The accused’s credibility has arisen because the accused has made exculpatory statements in his police record of interview.
Further, I can use the fact that the accused is a person of good character to support his credibility. I may reason that a person of good character is less likely to lie or give a false account in giving an account of the events in answer to questions asked by the police. Whether I reason in that way is a matter for me to determine.
None of this means, of course, that good character provides the accused with some kind of defence. It is only one of the many factors which I take into account in determining whether I am satisfied beyond reasonable doubt of the guilt of the accused. What weight I give to the fact that the accused is a person of good character is completely a matter for me as the finder of the facts, but I should take that fact into account in the ways I have indicated.
Lies and Flight
The prosecution submitted that I direct myself as to lies in relation to the ROI. The prosecution further submitted that I direct myself as to flight as the taxi was driven away. I have accordingly directed myself in relation to lies and flight in the following terms.
The next direction I must give myself concerns the account of the accused in the ROI setting out his version of the incident. The prosecution says that the accused’s version that he drove around Mr Keir to avoid him is a lie.
First, I must be clear about what a lie is. A lie is to say something untrue, knowing at the time of making the statement that it is untrue. If a person says something which is untrue, but does not realise at the time that it is untrue, then that is not a lie. The person is simply mistaken or perhaps confused. Even if the person later comes to realise that what he said was incorrect, that does not transform the statement into a lie. To be a lie, the person must say something that the person knows, at the time of making the statement, is untrue.
If I find that the accused made the statement I have just referred to, and I find it was a lie, then I must give myself a direction about the care with which I must approach the task of deciding what significance, if any, it has as the finder of the facts. I may take this lie into account as evidence of the accused’s guilt, but I can only do that if I find two further things which I will refer to shortly. When I say I as finder of the facts can take it into account as evidence of the accused’s guilt, I am not suggesting that it could prove his guilt on its own. What I mean is that it can be considered along with all of the other facts that the prosecution relies upon and which I find established on the evidence in considering whether the prosecution has proved its case beyond reasonable doubt. The prosecution does not suggest that if I found the accused told a lie that this finding can prove the guilt of the accused by itself.
Apart from the fact that the accused made the statement and that it amounted to a deliberate lie, before I can use a lie as some evidence of the accused’s guilt, I must find two further matters proved.

━━━━━━━━━━━━━━━━━━━━━━━━━━━━━━

→ THE REQUEST
Continue the judge's self-directions on good character, lies and flight above, starting right after its last sentence.

━━━━━━━━━━━━━━━━━━━━━━━━━━━━━━

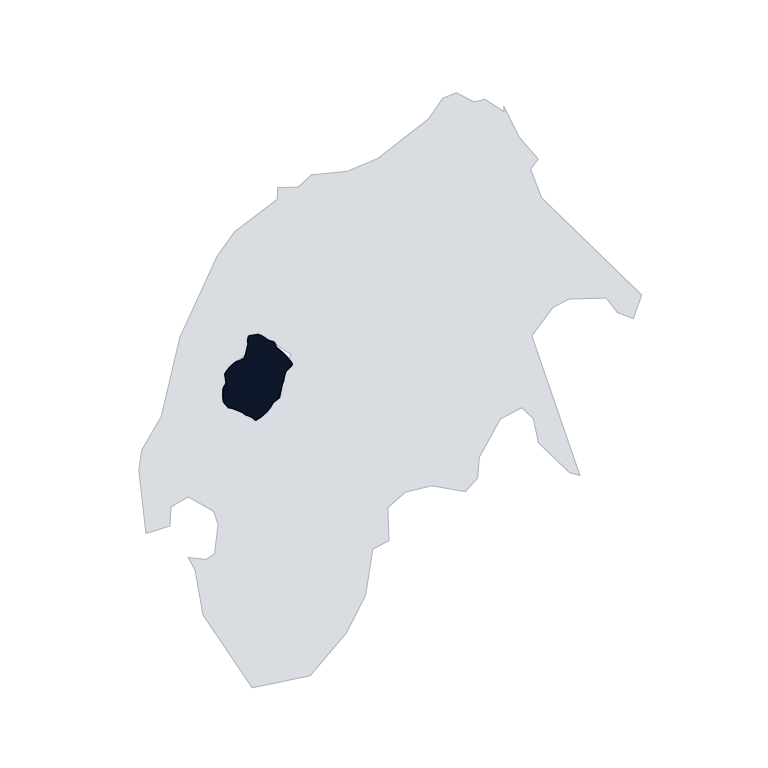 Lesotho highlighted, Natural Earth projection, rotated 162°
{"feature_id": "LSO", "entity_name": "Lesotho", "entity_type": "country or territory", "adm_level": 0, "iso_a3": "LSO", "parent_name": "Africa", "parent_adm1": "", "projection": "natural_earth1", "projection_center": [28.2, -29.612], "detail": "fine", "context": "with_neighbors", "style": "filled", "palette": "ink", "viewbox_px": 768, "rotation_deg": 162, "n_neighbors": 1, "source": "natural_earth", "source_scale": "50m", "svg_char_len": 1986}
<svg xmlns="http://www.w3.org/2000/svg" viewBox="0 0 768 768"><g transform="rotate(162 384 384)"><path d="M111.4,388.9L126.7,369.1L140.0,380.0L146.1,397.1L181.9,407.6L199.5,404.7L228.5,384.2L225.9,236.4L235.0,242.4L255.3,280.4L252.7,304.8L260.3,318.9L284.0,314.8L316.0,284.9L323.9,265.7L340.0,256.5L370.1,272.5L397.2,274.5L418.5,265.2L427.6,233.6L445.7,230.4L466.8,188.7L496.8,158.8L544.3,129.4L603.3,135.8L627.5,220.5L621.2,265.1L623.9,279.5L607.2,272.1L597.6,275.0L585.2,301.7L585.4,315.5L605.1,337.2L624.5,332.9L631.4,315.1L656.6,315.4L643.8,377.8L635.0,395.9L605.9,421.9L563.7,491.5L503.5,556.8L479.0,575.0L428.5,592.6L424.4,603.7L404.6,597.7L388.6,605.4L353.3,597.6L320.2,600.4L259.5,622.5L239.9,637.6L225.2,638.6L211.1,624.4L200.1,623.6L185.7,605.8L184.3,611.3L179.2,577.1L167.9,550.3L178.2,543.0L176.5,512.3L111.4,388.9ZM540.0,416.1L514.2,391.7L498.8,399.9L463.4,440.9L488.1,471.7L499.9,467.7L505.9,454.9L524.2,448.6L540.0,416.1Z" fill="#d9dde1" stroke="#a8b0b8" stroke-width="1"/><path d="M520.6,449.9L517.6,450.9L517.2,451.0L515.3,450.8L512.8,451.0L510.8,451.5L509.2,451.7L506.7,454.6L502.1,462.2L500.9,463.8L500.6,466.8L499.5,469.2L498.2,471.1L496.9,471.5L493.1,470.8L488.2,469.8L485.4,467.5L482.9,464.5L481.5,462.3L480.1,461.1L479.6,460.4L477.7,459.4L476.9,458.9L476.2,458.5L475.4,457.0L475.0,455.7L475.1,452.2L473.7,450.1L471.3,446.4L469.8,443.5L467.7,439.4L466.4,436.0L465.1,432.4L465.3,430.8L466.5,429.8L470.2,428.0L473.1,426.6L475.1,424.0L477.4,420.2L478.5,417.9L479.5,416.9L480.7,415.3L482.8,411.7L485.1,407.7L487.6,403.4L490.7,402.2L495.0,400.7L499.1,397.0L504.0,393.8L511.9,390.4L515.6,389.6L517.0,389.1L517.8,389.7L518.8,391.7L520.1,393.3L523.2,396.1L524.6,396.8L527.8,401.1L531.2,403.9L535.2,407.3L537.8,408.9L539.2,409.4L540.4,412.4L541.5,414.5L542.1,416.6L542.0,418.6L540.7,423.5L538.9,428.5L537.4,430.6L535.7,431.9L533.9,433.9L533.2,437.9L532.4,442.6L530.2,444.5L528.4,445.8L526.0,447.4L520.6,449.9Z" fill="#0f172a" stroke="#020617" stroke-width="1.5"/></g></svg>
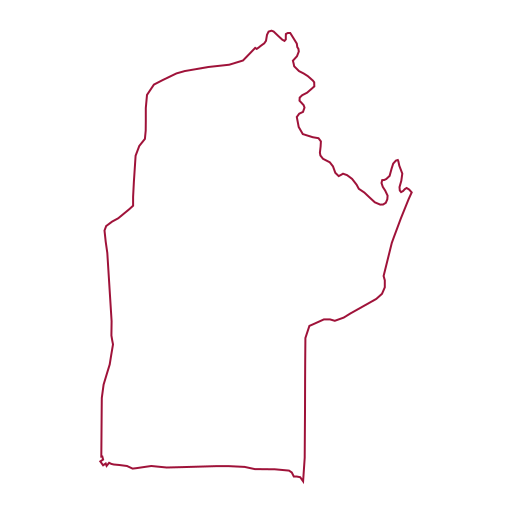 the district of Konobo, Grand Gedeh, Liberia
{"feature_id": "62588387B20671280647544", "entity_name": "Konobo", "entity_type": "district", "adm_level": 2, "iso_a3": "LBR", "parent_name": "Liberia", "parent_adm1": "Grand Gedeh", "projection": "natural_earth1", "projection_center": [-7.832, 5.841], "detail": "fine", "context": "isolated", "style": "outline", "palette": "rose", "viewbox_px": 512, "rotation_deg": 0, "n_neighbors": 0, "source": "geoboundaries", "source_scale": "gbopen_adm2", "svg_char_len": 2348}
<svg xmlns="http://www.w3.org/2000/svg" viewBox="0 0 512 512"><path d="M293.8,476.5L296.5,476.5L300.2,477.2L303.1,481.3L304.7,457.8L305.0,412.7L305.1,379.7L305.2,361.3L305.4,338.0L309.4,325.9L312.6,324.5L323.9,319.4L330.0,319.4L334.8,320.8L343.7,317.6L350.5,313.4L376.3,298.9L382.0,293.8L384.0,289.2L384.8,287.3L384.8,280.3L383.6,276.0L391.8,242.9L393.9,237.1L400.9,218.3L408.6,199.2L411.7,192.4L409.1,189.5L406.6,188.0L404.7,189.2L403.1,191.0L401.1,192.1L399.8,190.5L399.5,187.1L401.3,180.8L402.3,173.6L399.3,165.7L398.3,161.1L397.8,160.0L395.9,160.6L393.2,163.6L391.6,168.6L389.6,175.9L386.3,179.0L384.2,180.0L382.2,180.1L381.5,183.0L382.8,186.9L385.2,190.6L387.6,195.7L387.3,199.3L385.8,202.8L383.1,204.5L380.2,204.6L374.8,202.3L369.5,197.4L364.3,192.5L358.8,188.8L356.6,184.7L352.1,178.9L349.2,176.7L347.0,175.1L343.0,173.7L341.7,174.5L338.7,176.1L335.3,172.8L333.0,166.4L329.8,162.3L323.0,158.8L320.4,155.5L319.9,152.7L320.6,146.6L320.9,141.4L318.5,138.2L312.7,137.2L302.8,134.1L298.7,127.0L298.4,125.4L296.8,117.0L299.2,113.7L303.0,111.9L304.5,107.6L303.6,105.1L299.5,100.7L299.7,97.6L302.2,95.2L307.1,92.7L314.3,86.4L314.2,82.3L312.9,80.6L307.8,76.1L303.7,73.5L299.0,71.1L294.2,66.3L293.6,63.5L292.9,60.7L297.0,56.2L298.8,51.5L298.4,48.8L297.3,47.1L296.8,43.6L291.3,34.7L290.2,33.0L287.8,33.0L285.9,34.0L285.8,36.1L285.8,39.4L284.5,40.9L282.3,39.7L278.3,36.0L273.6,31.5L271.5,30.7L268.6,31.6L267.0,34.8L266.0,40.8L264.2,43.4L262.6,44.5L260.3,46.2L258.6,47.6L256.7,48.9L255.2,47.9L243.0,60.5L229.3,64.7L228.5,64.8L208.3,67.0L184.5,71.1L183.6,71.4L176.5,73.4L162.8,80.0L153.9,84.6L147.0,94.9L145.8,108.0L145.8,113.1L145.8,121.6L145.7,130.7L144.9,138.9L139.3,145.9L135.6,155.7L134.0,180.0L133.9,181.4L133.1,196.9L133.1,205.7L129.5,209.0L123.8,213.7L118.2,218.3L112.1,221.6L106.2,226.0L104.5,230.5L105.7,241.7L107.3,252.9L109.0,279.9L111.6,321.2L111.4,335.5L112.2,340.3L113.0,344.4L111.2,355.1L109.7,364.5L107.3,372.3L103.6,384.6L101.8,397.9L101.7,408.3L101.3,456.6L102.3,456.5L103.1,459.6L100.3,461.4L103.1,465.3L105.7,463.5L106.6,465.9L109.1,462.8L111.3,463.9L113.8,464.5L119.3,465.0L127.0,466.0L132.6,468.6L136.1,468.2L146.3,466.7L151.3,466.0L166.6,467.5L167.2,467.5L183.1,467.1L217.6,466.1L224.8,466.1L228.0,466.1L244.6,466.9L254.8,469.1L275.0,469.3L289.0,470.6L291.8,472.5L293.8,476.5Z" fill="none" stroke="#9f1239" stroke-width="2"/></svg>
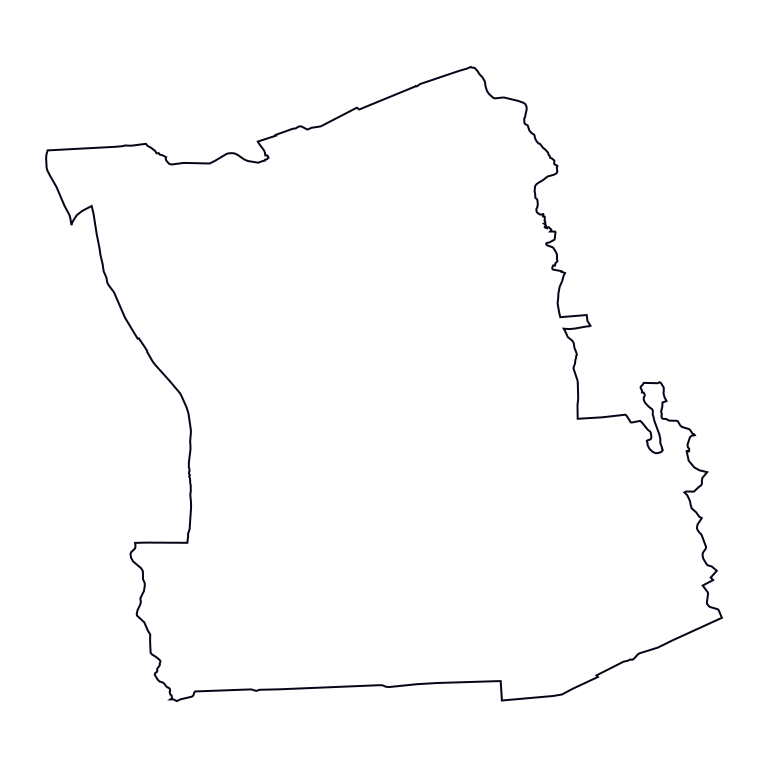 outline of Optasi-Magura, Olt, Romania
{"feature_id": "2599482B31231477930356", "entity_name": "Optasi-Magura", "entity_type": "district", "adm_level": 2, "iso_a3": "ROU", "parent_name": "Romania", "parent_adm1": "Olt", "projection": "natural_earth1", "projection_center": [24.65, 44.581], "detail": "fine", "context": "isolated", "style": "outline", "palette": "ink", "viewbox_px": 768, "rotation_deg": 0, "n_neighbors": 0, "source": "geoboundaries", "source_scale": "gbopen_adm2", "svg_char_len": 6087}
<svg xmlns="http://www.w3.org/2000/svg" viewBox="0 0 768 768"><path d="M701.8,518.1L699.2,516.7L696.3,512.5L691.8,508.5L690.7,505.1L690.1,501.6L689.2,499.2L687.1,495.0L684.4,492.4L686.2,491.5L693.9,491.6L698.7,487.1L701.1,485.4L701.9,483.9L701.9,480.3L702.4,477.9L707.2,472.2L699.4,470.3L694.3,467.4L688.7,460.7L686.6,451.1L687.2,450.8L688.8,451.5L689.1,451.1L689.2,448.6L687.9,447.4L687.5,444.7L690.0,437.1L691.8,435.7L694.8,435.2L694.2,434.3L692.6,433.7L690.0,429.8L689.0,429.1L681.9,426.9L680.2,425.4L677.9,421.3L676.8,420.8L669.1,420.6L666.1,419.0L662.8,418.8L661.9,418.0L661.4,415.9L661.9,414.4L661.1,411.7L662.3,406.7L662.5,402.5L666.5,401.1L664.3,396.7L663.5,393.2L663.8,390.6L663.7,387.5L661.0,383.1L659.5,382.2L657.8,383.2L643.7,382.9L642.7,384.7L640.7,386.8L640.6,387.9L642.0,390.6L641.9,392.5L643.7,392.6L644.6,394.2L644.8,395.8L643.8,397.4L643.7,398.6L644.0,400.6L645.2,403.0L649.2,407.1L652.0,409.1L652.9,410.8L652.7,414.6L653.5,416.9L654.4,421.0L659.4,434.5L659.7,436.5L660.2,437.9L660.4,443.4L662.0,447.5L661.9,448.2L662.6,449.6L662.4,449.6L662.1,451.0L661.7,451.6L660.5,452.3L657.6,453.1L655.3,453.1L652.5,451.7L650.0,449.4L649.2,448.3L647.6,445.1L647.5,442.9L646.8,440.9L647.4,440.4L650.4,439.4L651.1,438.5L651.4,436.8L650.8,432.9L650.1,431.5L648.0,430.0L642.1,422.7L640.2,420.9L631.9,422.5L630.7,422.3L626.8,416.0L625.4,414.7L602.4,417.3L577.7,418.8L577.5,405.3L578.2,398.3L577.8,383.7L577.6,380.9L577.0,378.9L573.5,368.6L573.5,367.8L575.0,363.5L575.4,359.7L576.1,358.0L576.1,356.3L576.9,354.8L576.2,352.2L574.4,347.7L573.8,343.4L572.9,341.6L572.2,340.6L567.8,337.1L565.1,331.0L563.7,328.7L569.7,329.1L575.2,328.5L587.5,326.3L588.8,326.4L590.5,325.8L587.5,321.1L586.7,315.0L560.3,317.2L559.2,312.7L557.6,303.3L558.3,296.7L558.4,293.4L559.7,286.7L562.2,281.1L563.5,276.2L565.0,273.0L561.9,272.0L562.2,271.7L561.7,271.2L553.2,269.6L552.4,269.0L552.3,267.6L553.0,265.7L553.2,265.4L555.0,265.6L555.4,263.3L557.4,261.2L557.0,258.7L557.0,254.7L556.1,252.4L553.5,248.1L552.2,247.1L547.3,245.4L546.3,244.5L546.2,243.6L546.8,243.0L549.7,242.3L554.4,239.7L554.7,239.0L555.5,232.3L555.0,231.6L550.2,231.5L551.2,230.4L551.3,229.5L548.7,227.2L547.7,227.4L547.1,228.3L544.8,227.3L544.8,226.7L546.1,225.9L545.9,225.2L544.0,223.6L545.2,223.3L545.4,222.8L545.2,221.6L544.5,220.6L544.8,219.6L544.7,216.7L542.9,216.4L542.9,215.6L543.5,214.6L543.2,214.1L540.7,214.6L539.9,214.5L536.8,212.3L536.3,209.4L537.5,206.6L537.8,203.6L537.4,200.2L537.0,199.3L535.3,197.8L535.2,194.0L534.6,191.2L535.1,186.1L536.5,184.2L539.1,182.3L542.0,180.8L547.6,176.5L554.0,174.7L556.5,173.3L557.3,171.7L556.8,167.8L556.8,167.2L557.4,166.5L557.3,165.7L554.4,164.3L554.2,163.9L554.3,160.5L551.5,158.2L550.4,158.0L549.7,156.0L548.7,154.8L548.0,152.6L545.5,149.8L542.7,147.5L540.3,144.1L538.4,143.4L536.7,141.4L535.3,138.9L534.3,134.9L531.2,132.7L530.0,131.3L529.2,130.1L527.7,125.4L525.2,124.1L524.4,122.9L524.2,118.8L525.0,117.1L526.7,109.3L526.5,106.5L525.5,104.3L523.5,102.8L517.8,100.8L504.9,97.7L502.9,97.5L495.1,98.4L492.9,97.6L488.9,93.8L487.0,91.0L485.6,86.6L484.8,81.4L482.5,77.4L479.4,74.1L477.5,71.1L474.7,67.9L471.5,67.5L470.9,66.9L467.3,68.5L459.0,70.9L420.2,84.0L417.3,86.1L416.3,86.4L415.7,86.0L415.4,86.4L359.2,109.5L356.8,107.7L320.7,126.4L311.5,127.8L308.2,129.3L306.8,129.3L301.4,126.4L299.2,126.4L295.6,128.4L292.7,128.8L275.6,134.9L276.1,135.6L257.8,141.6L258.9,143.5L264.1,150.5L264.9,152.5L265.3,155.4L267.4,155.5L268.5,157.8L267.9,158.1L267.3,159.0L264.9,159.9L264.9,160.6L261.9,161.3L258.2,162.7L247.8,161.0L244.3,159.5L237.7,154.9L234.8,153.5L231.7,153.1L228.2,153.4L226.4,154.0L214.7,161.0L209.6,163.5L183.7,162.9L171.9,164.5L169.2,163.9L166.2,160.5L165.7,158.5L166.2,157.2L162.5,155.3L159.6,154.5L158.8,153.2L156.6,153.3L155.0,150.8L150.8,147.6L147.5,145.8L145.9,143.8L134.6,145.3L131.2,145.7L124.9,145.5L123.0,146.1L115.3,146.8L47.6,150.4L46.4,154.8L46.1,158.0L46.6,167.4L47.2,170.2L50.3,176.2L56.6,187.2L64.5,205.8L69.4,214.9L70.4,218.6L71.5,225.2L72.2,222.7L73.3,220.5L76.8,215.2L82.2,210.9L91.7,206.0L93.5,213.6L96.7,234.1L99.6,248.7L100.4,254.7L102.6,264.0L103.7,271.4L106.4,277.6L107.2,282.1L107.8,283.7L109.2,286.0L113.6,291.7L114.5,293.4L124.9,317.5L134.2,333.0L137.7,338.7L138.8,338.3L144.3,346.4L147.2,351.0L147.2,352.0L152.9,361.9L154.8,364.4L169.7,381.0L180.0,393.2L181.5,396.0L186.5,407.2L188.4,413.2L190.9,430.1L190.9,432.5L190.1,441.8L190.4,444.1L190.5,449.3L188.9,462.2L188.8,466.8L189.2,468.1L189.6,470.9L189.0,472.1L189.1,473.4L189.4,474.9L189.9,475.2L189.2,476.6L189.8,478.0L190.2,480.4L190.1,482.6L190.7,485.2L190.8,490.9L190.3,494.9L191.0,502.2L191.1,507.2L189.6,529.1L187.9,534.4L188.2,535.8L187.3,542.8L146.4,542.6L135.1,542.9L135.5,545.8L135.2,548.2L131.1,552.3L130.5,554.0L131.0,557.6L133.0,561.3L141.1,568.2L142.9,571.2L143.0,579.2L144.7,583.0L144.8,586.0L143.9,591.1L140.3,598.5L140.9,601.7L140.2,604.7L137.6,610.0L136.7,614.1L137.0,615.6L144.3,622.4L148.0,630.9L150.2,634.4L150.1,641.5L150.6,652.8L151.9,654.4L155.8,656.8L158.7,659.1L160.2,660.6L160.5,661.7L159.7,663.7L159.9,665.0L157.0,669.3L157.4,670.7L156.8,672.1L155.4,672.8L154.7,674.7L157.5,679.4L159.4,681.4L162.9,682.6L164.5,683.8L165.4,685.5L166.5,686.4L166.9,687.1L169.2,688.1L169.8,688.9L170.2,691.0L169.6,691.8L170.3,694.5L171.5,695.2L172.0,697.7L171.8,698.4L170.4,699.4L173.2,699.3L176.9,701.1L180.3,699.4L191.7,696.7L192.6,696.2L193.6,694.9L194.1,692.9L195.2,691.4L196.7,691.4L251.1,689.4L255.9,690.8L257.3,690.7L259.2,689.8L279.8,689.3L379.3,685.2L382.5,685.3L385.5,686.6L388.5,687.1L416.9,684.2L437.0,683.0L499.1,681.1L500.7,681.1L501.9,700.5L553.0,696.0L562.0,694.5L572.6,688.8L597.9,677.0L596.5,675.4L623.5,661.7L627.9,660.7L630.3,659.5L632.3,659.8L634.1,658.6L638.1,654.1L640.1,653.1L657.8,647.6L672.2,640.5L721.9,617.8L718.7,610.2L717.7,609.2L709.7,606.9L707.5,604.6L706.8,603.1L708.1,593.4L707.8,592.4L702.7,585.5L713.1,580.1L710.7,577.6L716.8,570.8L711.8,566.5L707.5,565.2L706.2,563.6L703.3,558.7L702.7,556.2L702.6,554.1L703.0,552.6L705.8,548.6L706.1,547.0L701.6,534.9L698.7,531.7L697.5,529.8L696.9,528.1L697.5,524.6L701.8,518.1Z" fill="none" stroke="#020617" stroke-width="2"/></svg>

━━━━━━━━━━━━━━━━━━━━━━━━━━━━━━

→ OUTPUT FOR THIS TASK
First, I must find that what the accused said that amounts to a lie relates to an issue that is relevant to the offence the prosecution alleges that the accused committed. It must relate to some significant circumstance or event connected with that alleged offence. The prosecution says it is relevant because it is his account of what occurred and is “contrary to common sense and the other evidence and so should be rejected”.
Second, I must find that the reason the accused told this lie is because he feared that telling the truth might reveal his guilt in respect of the charge he now faces. In other words, he feared that telling the truth would implicate him in the commission of the offence for which he is now on trial.
I must remember, however, that people do not always act rationally, and that conduct of this sort, that is, telling a lie, may sometimes be explained in other ways. A person may have a reason for lying quite apart from trying to conceal his guilt. For example, a lie may be told out of panic; to escape an unjust accusation; to protect some other person; or to avoid a consequence unrelated to the offence.
If I think that the lie may have been told for some reason other than to avoid being implicated in the commission of the offence for which the accused is now on trial, then it cannot be used as evidence of the accused’s guilt. If that is the case, I should put it to one side and focus my deliberations upon the other evidence in the case.
In summary, before I can use what the accused said as something which points towards his guilt as a lie, I must be satisfied that he lied deliberately. I must find that the lie related to some significant circumstance or event connected with the alleged offence. I must find that the reason the accused told this lie was because he feared that the truth would implicate him in relation to the commission of the offence for which he is now on trial.
I also direct myself in the same terms as to the accused leaving the scene being flight.
Evidence that the accused fled from a place to avoid arrest can be admitted as evidence of consciousness of guilt in a similar way to the use of a lie. I have directed myself in relation to flight in a similar manner as I have directed myself in relation to lies. I direct myself that I must be satisfied that the accused fled because of a consciousness of guilt of the offence for which he stands charged and not for some other unrelated reason: see R v Adam [1999] NSWCCA 189; 106 A Crim R 510; R v Cook [2004] NSWCCA 52; Quinlan v R [2006] NSWCCA 284; 164 A Crim R 106; and Steer v R [2008] NSWCCA 295; 191 A Crim R 435.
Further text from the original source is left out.